Segmento di testo:
+ + + +
Benvenuto presidente #Bisio #commento al film



Film meraviglioso del Grande Bisio.
Risate e qualità, ed un discorso finale che rispecchia da sempre il mio pensiero.
Risate e introspezione dalla parte sia dell'elettore e sia dalla parte del politico.

TramaModifica

Giuseppe Garibaldi, detto Peppino, vive in un paesino di montagna del nord e lavora da precario in una biblioteca, dove intrattiene i bambini. Qui passa le giornate in allegria: è appassionato di pesca e si diverte in compagnia dei suoi amici.
Un giorno, a causa di un malinteso e del mancato accordo tra i tre leader politici della Destra, del Centro e della Sinistra, Garibaldi viene eletto a sorpresa presidente della Repubblica Italiana, in quanto i politici elettori, non avendo un candidato per cui votare, scrivono sulle schede il suo nome riferendosi scherzosamente all'eroe del Risorgimento suo omonimo: lui al momento dell'elezione è l'unico cittadino italiano, incensurato e oltre i 50 anni ad avere i requisiti, quindi la legge assegna a lui l'incarico. Giuseppe, in uno slancio morale dinnanzi alle proposte di immediata rinuncia al mandato (dietro contropartita), decide di accettarlo e viene quindi strappato dalla sua tranquilla vita e catapultato nel ruolo più importante e prestigioso a cui un italiano può aspirare, ruolo per il quale sa di essere inadeguato. Il suo buonsenso e i suoi gesti istintivi, però, lo portano incredibilmente a una guida efficace del Paese, nonostante le prassi del protocollo non siano il suo forte.
Janis Clementi, affascinante ed inflessibile vice segretario generale del Quirinale, si affanna inutilmente nel tentativo di disciplinare gli imprevedibili comportamenti e le strane iniziative del Presidente. L'onestà, l'umanità e l'ingenua follia di Peppino sorprendono però le istituzioni in crisi e conquistano il Paese, fino ad allora sfiduciato.
All'orizzonte, comunque, si intravedono complotti, macchinazioni e sotterfugi che fanno capire a Peppino quanto la vita nei palazzi del potere non possa essere paragonata a quella di un bibliotecario con l'hobby della pesca. Infatti quegli stessi tre politici corrotti che lo hanno involontariamente eletto tentano ora di liberarsene infangando la sua reputazione con l'aiuto di Fausto, un ricattatore professionista; tutte le registrazioni telefoniche compromettenti rese pubbliche, però, non fanno che accrescere la popolarità del Presidente sia in Italia che all'estero. Dopo aver seguito alcune piste, Fausto viene arrestato, e nel suo covo vengono trovati i fascicoli in cui annotava a fini di ricatto tutte le malefatte dei parlamentari. Garibaldi vorrebbe renderli pubblici, ma trova anche fascicoli su Janis e su alcuni amici.
+ + + +
Dati registrati:
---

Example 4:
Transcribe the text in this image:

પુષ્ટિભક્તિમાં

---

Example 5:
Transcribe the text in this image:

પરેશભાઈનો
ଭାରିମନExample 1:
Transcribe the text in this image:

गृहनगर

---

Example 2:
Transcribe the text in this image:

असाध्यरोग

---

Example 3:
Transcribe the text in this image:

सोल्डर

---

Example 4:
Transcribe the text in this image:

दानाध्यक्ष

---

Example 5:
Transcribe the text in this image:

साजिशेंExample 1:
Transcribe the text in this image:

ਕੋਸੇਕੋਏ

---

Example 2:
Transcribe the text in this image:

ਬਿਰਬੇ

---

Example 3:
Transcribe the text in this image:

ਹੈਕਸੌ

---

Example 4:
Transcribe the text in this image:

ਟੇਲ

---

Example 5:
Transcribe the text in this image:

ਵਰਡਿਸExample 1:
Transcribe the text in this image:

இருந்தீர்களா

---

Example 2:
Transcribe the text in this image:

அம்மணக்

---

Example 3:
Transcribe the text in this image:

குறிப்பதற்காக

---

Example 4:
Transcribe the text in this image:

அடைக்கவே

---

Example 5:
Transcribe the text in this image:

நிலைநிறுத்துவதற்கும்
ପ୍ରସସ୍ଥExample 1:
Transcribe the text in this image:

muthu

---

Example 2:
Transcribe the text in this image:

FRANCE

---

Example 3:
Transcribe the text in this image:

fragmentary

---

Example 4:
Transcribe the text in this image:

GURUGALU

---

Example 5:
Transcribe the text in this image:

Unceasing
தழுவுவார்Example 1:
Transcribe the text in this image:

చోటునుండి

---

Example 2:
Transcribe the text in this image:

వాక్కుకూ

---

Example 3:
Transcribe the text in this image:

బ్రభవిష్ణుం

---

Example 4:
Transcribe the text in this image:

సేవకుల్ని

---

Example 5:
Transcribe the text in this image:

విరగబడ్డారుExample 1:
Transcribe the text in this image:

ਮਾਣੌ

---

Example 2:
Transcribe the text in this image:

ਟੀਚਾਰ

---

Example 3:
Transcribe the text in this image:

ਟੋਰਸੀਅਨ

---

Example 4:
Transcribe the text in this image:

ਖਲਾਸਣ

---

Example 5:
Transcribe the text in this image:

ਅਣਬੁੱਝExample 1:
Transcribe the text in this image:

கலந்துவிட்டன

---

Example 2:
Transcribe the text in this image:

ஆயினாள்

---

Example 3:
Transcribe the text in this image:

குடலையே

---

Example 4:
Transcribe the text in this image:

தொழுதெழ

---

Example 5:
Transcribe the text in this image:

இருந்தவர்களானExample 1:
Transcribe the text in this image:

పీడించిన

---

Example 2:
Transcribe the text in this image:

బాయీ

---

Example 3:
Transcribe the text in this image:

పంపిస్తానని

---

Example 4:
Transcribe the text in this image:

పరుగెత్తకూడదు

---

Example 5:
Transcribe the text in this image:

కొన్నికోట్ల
+ + + +
Consegna A: Nel testo sul film, scambia "biblioteca" con "scuola" e riscrivi tutto il passo che va da "Benvenuto presidente #Bisio" giù fino a "dei suoi amici.".
Consegna B: Traduci in inglese la seguente frase del testo sul film: "L'onestà, l'umanità e l'ingenua follia di Peppino sorprendono però le istituzioni in crisi e conquistano il Paese, fino ad allora sfiduciato."

Risposta scritta A:
Benvenuto presidente #Bisio #commento al film



Film meraviglioso del Grande Bisio.
Risate e qualità, ed un discorso finale che rispecchia da sempre il mio pensiero.
Risate e introspezione dalla parte sia dell'elettore e sia dalla parte del politico.

TramaModifica

Giuseppe Garibaldi, detto Peppino, vive in un paesino di montagna del nord e lavora da precario in una scuola, dove intrattiene i bambini. Qui passa le giornate in allegria: è appassionato di pesca e si diverte in compagnia dei suoi amici.

Risposta scritta B: Peppino's honesty, humanity, and naive madness, however, surprise the institutions in crisis and win over the country, which until then had lost confidence.